BEGIN Dataset records

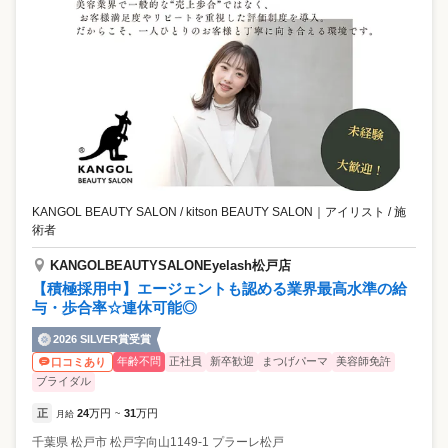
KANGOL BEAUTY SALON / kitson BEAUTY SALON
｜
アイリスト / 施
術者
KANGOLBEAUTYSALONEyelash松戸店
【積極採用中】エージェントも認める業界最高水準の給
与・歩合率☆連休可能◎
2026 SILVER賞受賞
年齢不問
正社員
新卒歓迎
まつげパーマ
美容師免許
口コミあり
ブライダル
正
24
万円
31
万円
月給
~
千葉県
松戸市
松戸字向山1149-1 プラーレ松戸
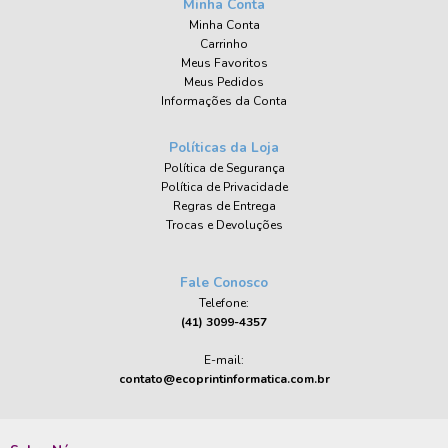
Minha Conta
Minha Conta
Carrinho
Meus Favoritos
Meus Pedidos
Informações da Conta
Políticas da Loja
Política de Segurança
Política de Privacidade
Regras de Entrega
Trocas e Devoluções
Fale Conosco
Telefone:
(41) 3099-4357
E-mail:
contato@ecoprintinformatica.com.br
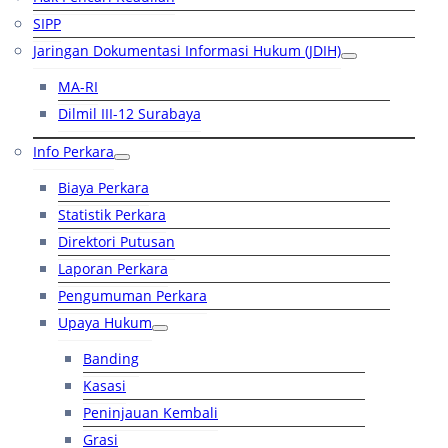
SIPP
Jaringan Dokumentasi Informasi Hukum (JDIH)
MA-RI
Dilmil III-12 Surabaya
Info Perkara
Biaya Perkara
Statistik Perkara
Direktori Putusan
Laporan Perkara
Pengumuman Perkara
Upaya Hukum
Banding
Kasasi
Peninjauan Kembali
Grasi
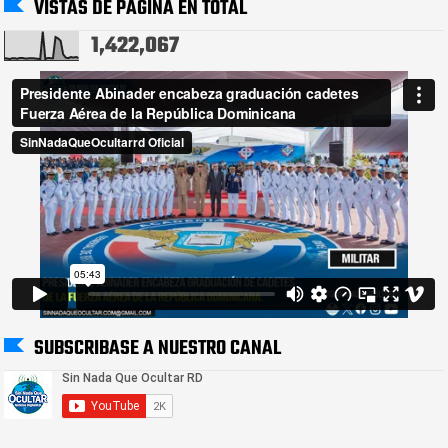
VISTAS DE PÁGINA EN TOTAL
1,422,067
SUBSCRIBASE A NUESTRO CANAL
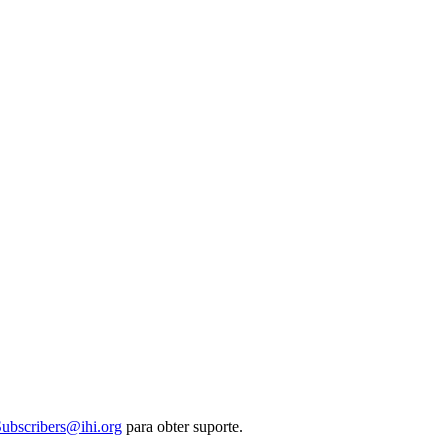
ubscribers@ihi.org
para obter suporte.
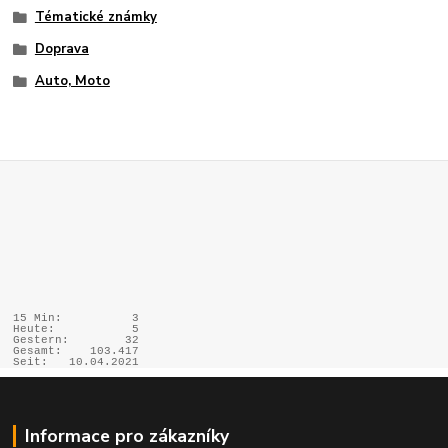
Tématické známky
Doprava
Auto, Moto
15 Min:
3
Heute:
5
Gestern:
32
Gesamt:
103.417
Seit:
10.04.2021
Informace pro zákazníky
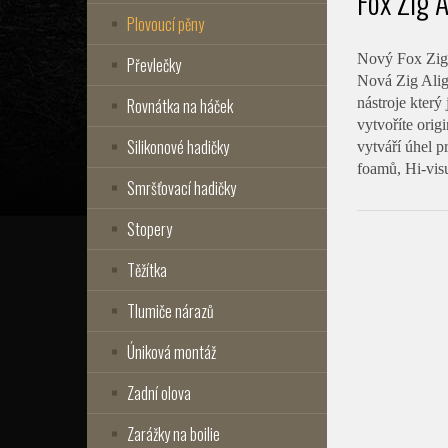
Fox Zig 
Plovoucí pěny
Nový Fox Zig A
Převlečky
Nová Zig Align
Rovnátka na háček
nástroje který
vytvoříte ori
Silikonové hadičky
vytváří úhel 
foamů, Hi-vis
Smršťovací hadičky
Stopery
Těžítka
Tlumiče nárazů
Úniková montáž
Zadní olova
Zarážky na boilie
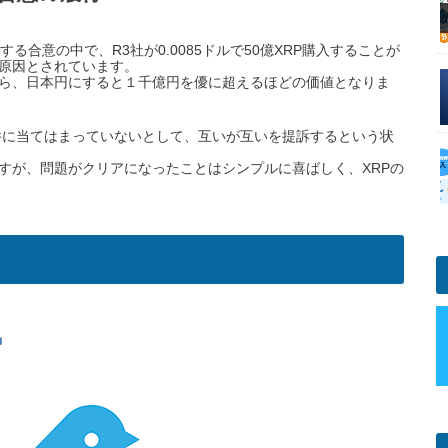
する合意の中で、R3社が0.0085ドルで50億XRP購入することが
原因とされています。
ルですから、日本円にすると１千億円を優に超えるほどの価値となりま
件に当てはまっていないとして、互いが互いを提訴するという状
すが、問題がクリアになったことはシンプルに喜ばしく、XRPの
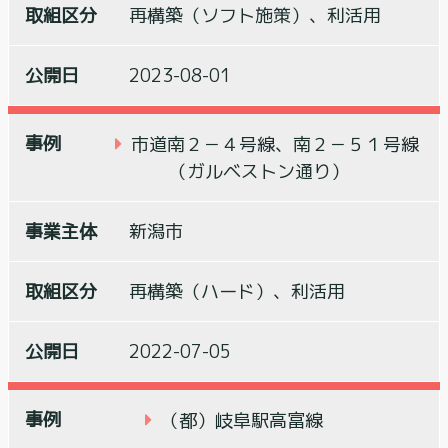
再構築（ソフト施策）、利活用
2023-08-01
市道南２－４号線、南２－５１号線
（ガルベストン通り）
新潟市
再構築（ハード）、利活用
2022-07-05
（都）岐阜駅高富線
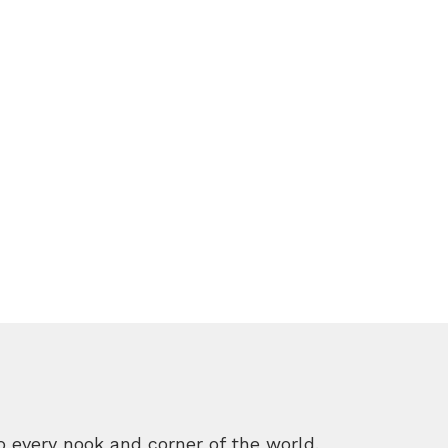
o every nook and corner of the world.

END Dataset records
BEGIN Dataset records

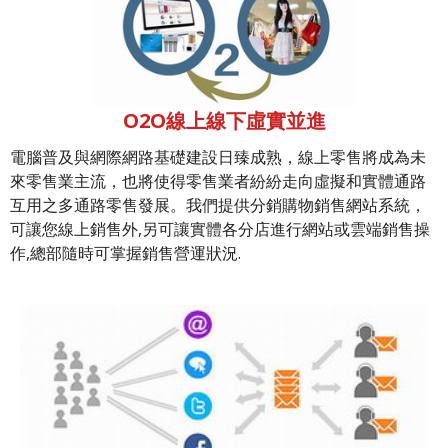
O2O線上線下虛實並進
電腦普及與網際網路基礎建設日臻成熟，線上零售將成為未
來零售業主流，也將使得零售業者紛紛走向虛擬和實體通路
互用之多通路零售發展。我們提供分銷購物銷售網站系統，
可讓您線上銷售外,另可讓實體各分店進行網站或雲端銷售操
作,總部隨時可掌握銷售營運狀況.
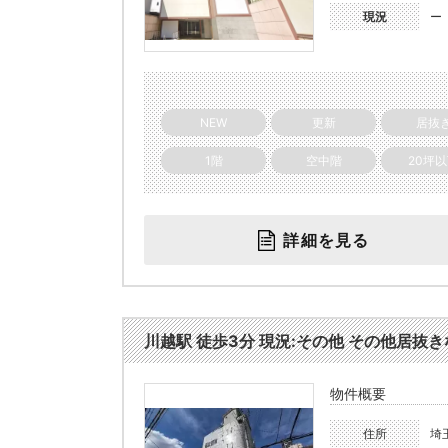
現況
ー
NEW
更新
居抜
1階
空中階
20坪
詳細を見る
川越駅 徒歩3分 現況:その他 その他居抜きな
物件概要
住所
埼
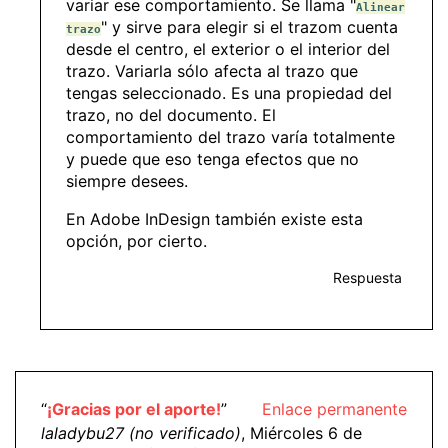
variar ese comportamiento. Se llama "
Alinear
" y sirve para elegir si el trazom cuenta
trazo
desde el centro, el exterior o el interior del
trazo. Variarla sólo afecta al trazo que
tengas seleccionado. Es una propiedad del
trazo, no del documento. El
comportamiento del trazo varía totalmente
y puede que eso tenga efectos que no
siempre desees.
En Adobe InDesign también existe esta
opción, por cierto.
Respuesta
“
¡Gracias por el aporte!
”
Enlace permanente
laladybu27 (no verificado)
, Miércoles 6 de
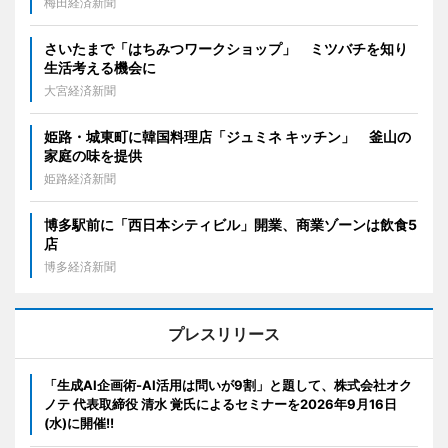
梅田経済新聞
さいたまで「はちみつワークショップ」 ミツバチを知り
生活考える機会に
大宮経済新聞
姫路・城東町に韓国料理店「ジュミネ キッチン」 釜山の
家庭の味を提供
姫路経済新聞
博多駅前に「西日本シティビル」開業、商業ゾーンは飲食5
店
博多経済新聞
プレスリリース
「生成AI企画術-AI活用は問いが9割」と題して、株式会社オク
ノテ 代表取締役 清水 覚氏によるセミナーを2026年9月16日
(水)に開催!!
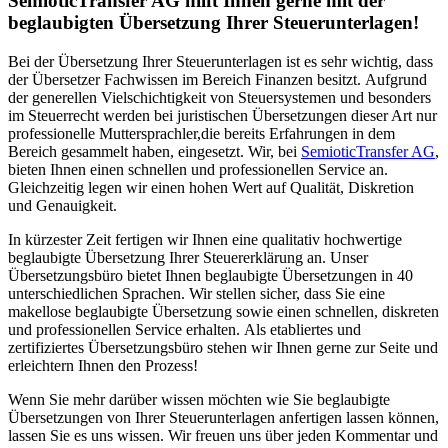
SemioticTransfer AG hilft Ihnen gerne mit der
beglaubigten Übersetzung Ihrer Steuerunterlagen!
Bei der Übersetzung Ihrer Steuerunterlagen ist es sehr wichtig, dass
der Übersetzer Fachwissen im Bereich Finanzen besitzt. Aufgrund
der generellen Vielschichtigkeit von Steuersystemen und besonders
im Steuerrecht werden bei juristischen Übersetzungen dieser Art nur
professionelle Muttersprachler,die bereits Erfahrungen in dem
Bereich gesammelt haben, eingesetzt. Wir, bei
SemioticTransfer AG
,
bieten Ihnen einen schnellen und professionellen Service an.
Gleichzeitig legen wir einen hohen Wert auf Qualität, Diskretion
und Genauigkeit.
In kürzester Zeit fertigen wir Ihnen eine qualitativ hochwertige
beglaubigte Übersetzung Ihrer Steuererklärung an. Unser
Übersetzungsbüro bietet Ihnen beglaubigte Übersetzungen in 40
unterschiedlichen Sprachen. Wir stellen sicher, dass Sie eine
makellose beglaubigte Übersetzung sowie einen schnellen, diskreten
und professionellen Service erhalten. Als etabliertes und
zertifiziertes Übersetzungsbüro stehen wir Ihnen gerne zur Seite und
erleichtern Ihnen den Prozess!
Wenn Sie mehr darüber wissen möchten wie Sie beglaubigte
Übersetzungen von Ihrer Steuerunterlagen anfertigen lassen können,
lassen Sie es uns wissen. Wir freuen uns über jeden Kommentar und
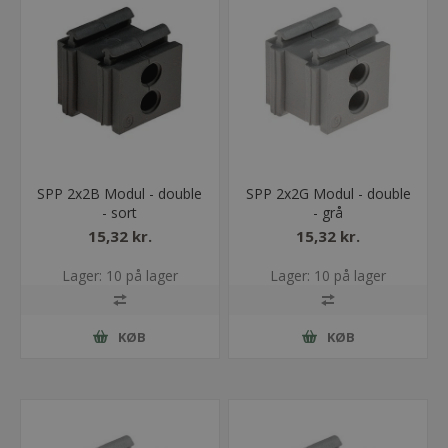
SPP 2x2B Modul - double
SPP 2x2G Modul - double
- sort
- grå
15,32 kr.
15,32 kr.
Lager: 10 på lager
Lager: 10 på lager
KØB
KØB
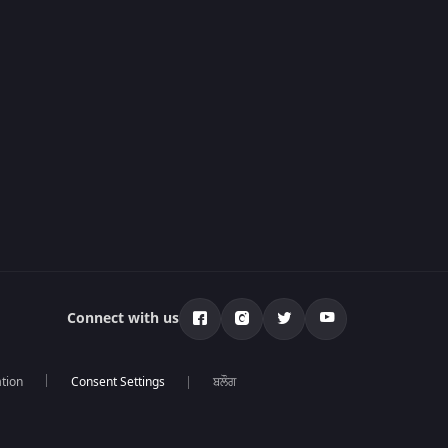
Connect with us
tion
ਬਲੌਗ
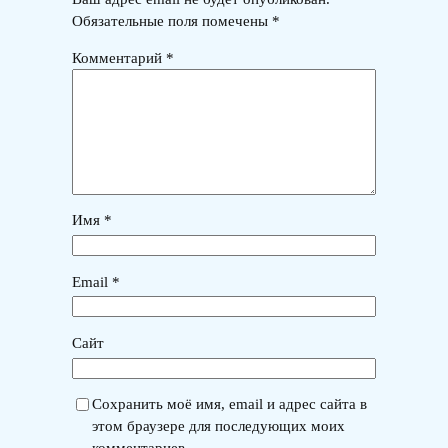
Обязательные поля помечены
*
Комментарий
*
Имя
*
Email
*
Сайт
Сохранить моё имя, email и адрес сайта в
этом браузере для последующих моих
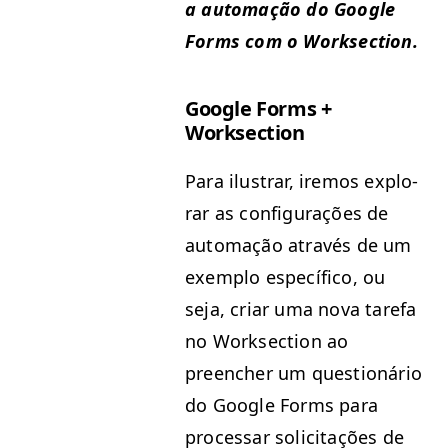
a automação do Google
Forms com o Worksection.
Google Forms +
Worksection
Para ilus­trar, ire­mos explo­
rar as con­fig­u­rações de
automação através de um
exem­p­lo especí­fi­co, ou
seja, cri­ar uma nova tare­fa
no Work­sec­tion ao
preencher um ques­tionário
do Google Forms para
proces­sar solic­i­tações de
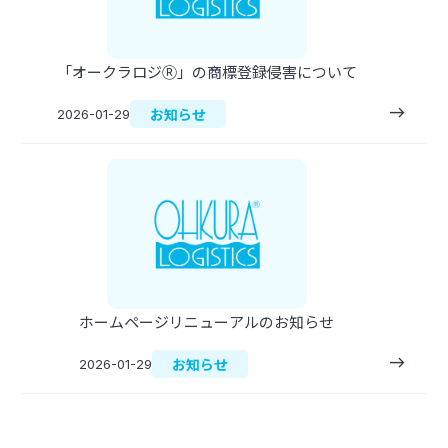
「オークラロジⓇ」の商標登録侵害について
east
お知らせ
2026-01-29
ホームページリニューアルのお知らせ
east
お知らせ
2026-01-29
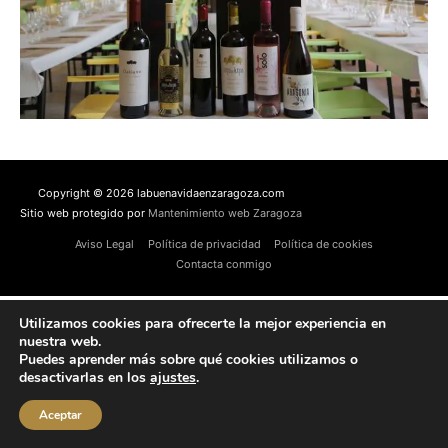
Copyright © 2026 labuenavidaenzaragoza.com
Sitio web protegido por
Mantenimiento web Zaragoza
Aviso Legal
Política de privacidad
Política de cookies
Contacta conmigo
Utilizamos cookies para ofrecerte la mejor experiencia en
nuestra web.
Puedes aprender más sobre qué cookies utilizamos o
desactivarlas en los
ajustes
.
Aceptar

END Dataset records

Copy out each line of the listing that holds "Steuerunterlagen".

- [Output below]:
beglaubigten Übersetzung Ihrer Steuerunterlagen!
Bei der Übersetzung Ihrer Steuerunterlagen ist es sehr wichtig, dass
Übersetzungen von Ihrer Steuerunterlagen anfertigen lassen können,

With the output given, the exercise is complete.